Neither Wolfe’s reliance on State ex rel. Hawkins v. Pickaway Cty. Bd. of Elections (1996), 75 Ohio St.3d 275, 662 N.E.2d 17, nor our duty to liberally construe statutory restrictions on rights to be a political candidate requires a contrary result. In Hawkins, we construed a substantially different previous version of R.C. 311.01(B)(9),1 and held that “the mere fact that Hawkins failed to hold a ‘rank’ specifying supervisor status did not preclude him from performing duties which constituted supervisory experience or its equivalent when he was a patrolman and deputy sheriff.” Id. at 278, 662 N.E.2d at 20. But unlike former R.C. 311.01(B)(9), the current version of R.C. 311.01(B)(9) expressly requires that *186the supervisory experience be “as a peace officer at the rank of corporal or above.” (Emphasis added.) Hawkins is consequently inapposite.2
Similarly, although we have a duty to liberally construe R.C. 311.01(B)’s limitations on the right to be an eligible candidate for sheriff in order to permit electors to choose from all qualified candidates, see State ex rel. Altiere v. Trumbull Cty. Bd. of Elections (1992), 65 Ohio St.3d 164, 165, 602 N.E.2d 613, 614, “ ‘[t]here is no need to liberally construe a statute whose meaning is unequivocal and definite.’ ” Nibert v. Ohio Dept. of Rehab. & Corr. (1998), 84 Ohio St.3d 100, 102, 702 N.E.2d 70, 71, quoting Lake Hosp. Sys., Inc. v. Ohio Ins. Guar. Assn. (1994), 69 Ohio St.3d 521, 525, 634 N.E.2d 611, 614. Given the clarity of the language of R.C. 311.01(B)(9), we need not apply interpretative rules to discern its meaning; we need only apply its unambiguous language. Harsco Corp. v. Tracy (1999), 86 Ohio St.3d 189, 192, 712 N.E.2d 1249, 1251-1252.

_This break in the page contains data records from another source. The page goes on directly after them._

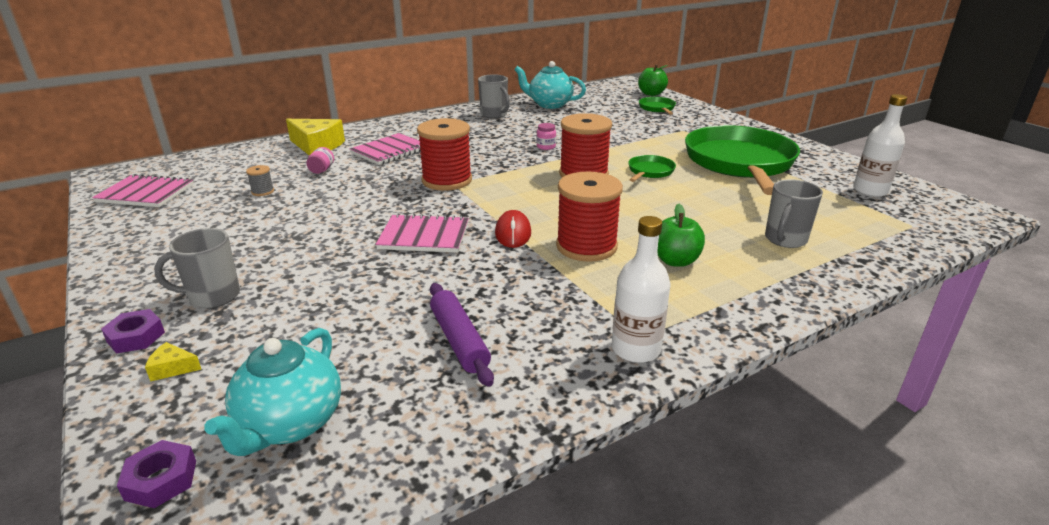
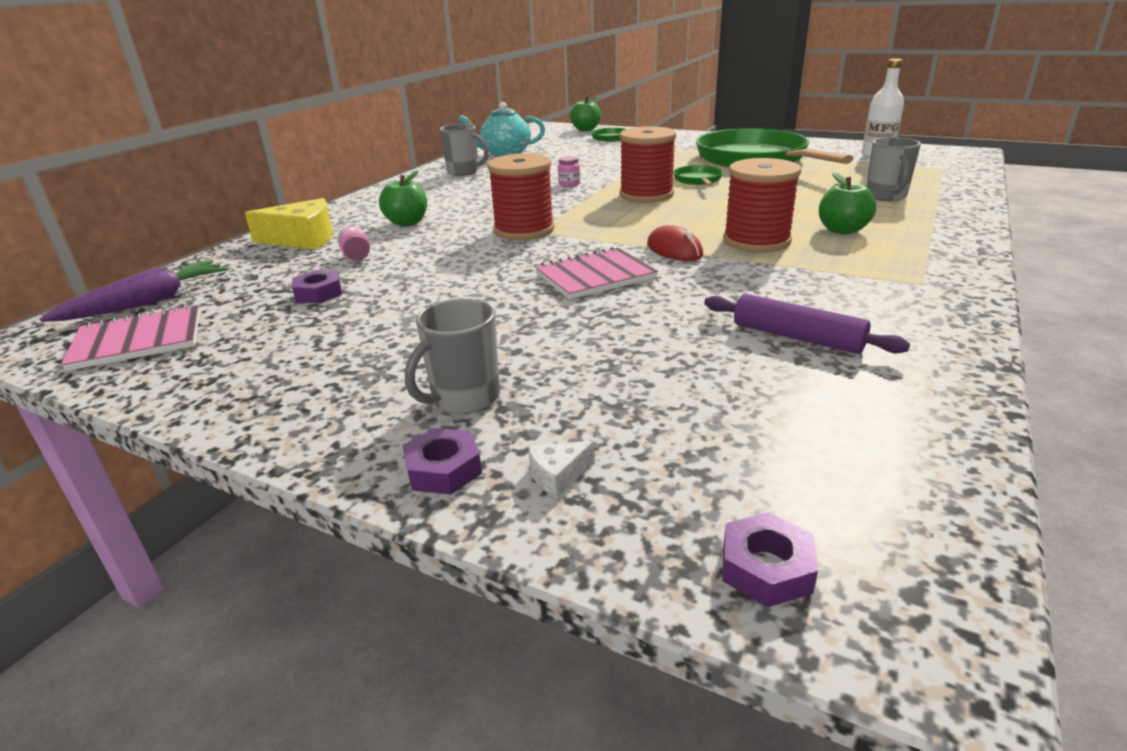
camera: 30 degrees left, 0 degrees up
(172, 368) = (558, 475): yellow cheese -> white cheese
(184, 168) = (148, 302): none -> purple carrot
(262, 191) = (318, 293): grey spool -> purple nut
(290, 424) = (789, 460): turquoise teapot -> none
(389, 151) = (407, 223): pink notebook -> green apple
(636, 349) = (936, 292): white bottle -> none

Based on the foregoing, the board neither abused its discretion nor clearly disregarded R.C. 311.01(B)(9) by granting the protest and invalidating Wolfe’s candidacy for sheriff. Wolfe failed to satisfy either of the conditions specified in R.C. 311.01(B)(9). Therefore, we deny Wolfe’s request for extraordinary relief in mandamus.
Writ denied.
Moyer, C.J., Douglas, Resnick, F.E. Sweeney, Cook and Lundberg Stratton, JJ., concur. Pfeifer, J., dissents.. Former R.C. 311.01(B)(9) provided that no person is eligible to be a candidate for sheriff unless that person “has at least two years of supervisory experience or its equivalent.” 141 Ohio Laws, Part III, 5506.

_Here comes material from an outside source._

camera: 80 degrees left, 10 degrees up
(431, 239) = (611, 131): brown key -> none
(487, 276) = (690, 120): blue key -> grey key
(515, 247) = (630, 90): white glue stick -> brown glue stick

. Even if Hawkins applied, the evidence is such that the board would have been justified in determining that Wolfe still did not have the requisite supervisory experience. For example, there was evidence that Wolfe never supervised anyone during the time that he was employed by the Kirkersville Police Department. And Wolfe testified at one point in the protest hearing that he never performed sergeant’s duties for the sheriffs office until January 1, 1996. Although Wolfe claims in his reply brief that this portion of his testimony was incorrectly transcribed, he introduced no evidence to that effect.